The biodiversity of the world’s oceans faces many threats such as climate change, invasive species, and more. President Joe Biden’s administration selected Kawika Winter, biocultural ecologist at the University of Hawaiʻi at Mānoa’s Hawaiʻi Institute of Marine Biology (HIMB) and director of the Heʻeia National Estuarine Research Reserve (NERR), to serve on the Ocean Research Advisory Panel (ORAP), which provides independent recommendations to the federal government on matters of ocean policy.
Winter and 17 other members were selected by a public nomination process facilitated by the Ocean Policy Committee and then appointed by the director of the White House Office of Science and Technology Policy and the chair of the Council on Environmental Quality. Members of ORAP represent the views of ocean industries, state, tribal, territorial or local governments and academia. They began their appointment on August 1 and will serve for three years.
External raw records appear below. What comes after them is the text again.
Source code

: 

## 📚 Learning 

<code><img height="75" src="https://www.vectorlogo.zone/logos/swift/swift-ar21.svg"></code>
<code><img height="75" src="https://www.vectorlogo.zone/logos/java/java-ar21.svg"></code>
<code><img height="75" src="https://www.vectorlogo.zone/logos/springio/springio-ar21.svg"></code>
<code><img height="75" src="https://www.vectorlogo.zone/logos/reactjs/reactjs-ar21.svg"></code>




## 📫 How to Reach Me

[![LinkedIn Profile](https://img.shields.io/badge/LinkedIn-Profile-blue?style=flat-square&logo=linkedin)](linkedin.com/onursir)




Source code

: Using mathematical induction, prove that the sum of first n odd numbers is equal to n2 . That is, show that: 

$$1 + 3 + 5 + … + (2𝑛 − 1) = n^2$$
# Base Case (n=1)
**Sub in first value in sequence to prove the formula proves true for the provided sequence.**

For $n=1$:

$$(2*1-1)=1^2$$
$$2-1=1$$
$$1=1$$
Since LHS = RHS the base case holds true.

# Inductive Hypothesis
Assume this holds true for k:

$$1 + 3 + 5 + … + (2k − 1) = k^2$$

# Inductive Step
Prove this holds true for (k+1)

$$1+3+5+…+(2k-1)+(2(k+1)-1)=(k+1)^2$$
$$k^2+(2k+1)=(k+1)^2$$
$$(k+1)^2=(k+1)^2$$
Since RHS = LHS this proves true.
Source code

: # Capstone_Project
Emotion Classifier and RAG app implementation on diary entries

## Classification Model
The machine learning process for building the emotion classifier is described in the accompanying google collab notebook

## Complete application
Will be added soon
“America has a long history of inflicting injustices on Indigenous Peoples. The Biden Administration, however, represents a major shift in this history by elevating Indigenous Knowledge (IK) through its memos regarding the incorporation of IK into research, policy and decision making,” said Winter. “However, it takes more than memos to bring about institutional change. We need IK advocates in decision-making positions to bring to fruition the changes that this administration is calling for. My goal is to use my lived and professional experiences to help the Biden Administration translate Indigenous wisdom into policy.”